**What is required**.
Although the data below holds other lines too, output only those from the line with "ring tip: (518, 190)" up to and including the line with "thumb mcp: (293, 290)", exactly as they appear.

**Supplied records**.
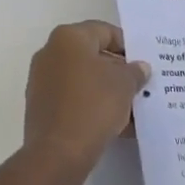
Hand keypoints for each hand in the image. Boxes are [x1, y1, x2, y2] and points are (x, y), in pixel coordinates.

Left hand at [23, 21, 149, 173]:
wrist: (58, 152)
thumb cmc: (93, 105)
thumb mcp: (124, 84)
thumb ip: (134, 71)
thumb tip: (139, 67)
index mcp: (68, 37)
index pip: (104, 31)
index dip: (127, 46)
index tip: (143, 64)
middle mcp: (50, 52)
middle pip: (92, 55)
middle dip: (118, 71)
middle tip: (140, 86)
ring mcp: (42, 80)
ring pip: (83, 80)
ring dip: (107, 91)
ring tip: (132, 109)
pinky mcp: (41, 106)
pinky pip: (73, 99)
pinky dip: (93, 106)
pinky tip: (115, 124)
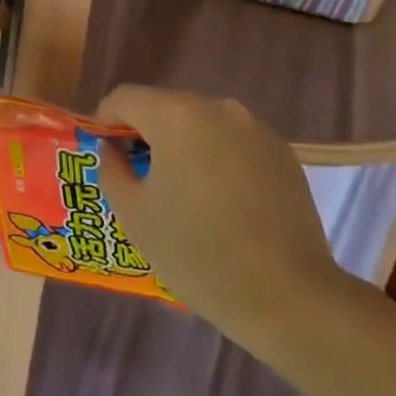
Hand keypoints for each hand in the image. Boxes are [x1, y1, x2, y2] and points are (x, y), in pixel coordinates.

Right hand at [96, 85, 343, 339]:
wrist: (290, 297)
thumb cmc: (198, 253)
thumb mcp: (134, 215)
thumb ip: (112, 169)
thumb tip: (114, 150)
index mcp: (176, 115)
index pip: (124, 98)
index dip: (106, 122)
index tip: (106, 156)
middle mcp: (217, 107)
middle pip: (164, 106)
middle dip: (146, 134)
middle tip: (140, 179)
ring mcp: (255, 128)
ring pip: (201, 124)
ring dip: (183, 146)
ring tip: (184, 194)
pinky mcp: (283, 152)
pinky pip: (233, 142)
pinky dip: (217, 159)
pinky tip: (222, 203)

* * *

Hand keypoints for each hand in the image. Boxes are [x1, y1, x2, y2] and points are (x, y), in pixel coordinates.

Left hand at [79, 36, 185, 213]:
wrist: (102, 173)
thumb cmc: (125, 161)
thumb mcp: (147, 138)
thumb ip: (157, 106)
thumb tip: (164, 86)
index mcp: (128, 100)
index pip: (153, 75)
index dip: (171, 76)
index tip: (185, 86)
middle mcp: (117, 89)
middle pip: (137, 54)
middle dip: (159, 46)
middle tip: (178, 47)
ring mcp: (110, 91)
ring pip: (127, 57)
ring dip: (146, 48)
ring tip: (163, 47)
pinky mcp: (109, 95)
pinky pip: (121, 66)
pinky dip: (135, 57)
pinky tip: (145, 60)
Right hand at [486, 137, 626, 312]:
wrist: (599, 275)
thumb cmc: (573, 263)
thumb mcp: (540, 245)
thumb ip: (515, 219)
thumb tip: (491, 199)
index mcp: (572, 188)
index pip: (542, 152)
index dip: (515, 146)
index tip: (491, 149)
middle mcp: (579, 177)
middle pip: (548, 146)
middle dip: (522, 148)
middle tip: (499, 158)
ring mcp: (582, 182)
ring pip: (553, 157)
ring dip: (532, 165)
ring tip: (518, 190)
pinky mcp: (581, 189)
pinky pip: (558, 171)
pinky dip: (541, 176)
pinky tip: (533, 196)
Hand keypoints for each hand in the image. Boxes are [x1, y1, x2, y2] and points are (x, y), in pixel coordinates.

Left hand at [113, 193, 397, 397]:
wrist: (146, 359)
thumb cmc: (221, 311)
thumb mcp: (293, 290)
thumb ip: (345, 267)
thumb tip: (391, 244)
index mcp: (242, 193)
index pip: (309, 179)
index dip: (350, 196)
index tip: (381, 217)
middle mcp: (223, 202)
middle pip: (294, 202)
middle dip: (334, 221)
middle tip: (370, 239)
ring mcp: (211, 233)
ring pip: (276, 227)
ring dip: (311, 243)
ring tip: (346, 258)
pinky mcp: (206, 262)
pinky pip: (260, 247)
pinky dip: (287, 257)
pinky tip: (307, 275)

...

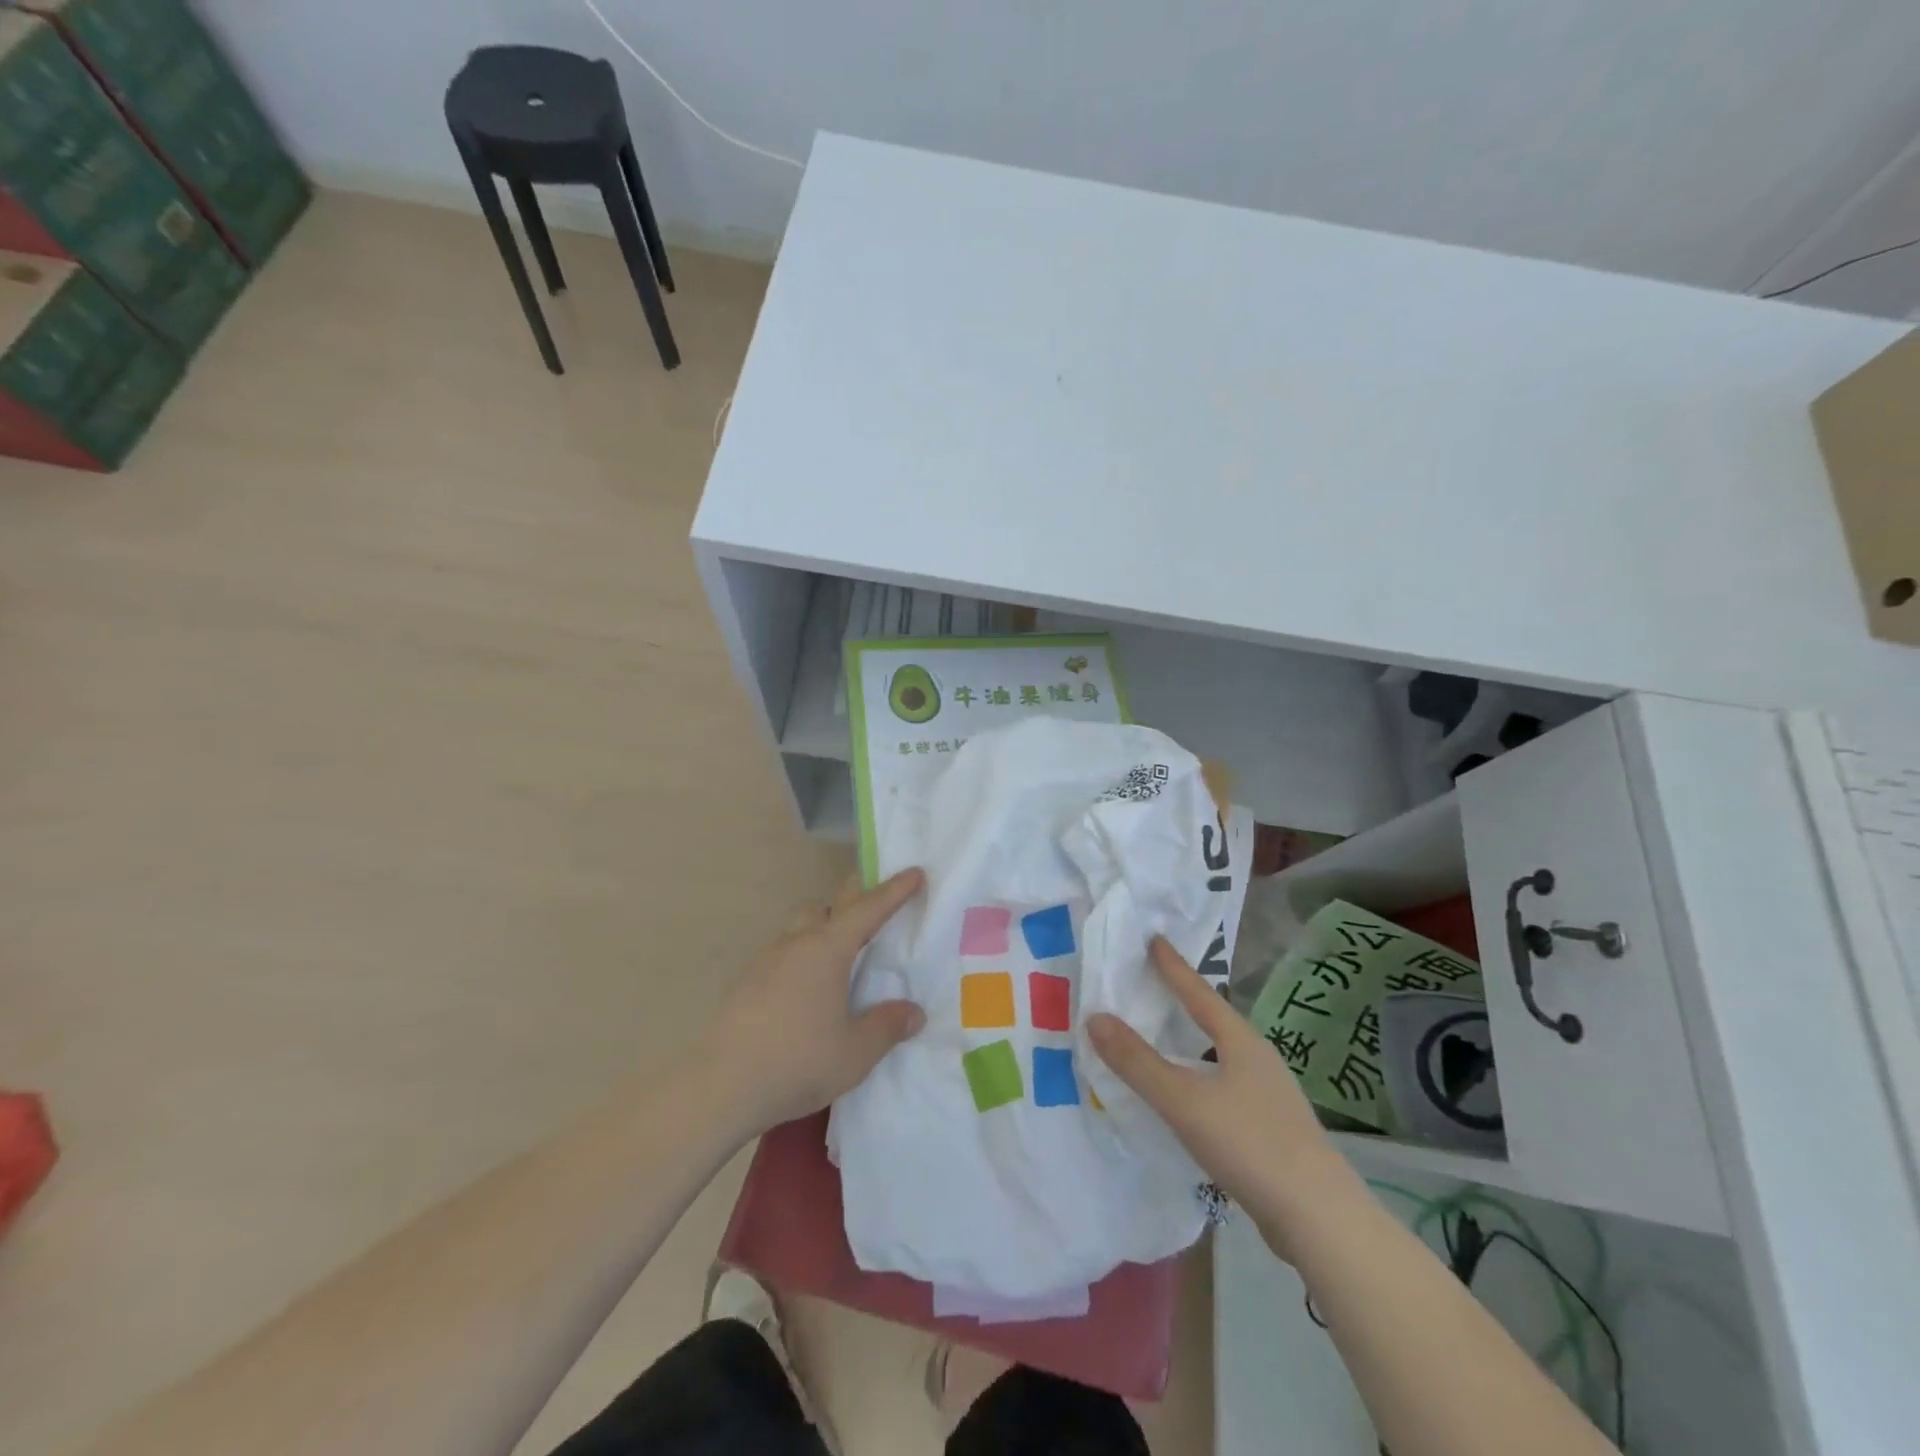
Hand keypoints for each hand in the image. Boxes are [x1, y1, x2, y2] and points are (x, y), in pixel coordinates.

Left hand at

**Solution to the problem**.
ring tip: (518, 190)
pinky mcp: (581, 189)
pinky pip: (558, 171)
pinky dip: (541, 176)
pinky tip: (533, 196)
Hand keypoints for each hand in the image. Boxes are [x1, y1, x2, y2] and points are (x, y), in pixel coordinates.

Left hand at [113, 193, 397, 397]:
wrist: (146, 359)
thumb cmc: (221, 311)
thumb mcp: (293, 290)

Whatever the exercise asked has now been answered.